Alligator heads and turkey legs are small fry for this crew. About a decade ago, Goffredi and other scientists at the Monterey Bay Aquarium Research Institute towed the carcasses of dead whales out to the canyon and released them at different depths. The result was an enormous experiment that shed light on the complex population dynamics of these deep-sea communities.
Just as wildflowers blossom in the barren desert after a storm, long-dormant microbes bloom on a “whalefall” as they feast on the carcass alongside crabs, clams and fish. The microbes produce chemicals that other microbes can put to use. The result is a community whose demographics shift dramatically over time depending on the depth and pressure of the ocean.
Orphan and Goffredi visit these whalefalls two or three times per year, sampling the water, wildlife and sediments to discover if something has changed.
“Almost every time, we find a new species,” Goffredi said. “And that’s just the animals.” The microbes, she added, are guaranteed to produce something that’s never been seen before.
The primary purpose of this two-day expedition is to steer an underwater rover into Monterey Canyon, insert chemical-laced sediment samplers and retrieve specimens from the deep.
The rover is a yellow box the size of a cargo van with robotic arms and an array of boxes and canisters to hold whatever it finds. Ever so slowly, it is lowered through the ship’s heart into the roiling waters below.

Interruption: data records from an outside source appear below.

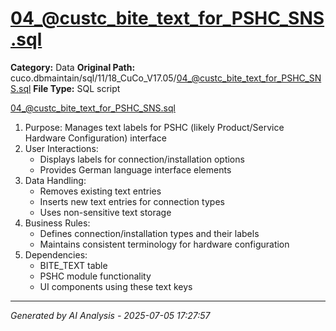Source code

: # 04_@custc_bite_text_for_PSHC_SNS.sql

**Category:** Data
**Original Path:** cuco.dbmaintain/sql/11/18_CuCo_V17.05/04_@custc_bite_text_for_PSHC_SNS.sql
**File Type:** SQL script

04_@custc_bite_text_for_PSHC_SNS.sql
1. Purpose: Manages text labels for PSHC (likely Product/Service Hardware Configuration) interface
2. User Interactions:
   - Displays labels for connection/installation options
   - Provides German language interface elements
3. Data Handling:
   - Removes existing text entries
   - Inserts new text entries for connection types
   - Uses non-sensitive text storage
4. Business Rules:
   - Defines connection/installation types and their labels
   - Maintains consistent terminology for hardware configuration
5. Dependencies:
   - BITE_TEXT table
   - PSHC module functionality
   - UI components using these text keys

---
*Generated by AI Analysis - 2025-07-05 17:27:57*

“Marine snow,” Orphan says, her face lighted only by the glow from the screens. “Some of it can be actual animals. There are fecal pellets, or mucus that’s been sloughed off. You think about seawater as being this liquid matrix, but it’s really this living, very dense gel.”
One of the rover pilots uses a robotic arm to grab a cylindrical core sampler. He shoves it deep into a spot Orphan chooses, filling it with sediment. Then he uses a second robotic arm to inject fluid into the container.
In a few months, the ship will return and pull the cylinders out of the ground. Then the scientists will analyze the sediment to track the isotopes’ progress through the microbial system. The results will reveal how the microbes eat, grow and share resources with one another.